**Provided information:**
※ ※ ※
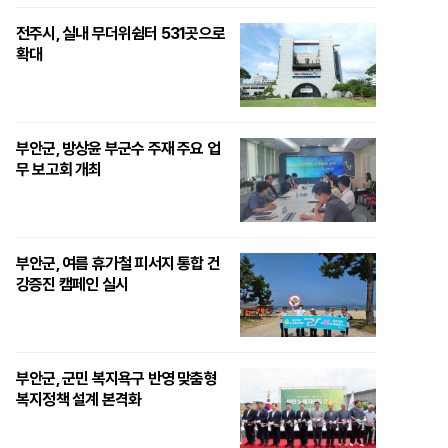
전주시, 실내 무더위쉼터 531곳으로
확대
부안군, 방상윤 부군수 주재 주요 업
무 보고회 개최
부안군, 여름 휴가철 피서지 통합 건
강증진 캠페인 실시
부안군, 군민 복지욕구 반영 맞춤형
복지정책 설계 본격화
※ ※ ※
**Task statement:** Please set down every line of the listing verbatim, excluding its pictures.

**Response to this exercise:**
전주시, 실내 무더위쉼터 531곳으로
확대
부안군, 방상윤 부군수 주재 주요 업
무 보고회 개최
부안군, 여름 휴가철 피서지 통합 건
강증진 캠페인 실시
부안군, 군민 복지욕구 반영 맞춤형
복지정책 설계 본격화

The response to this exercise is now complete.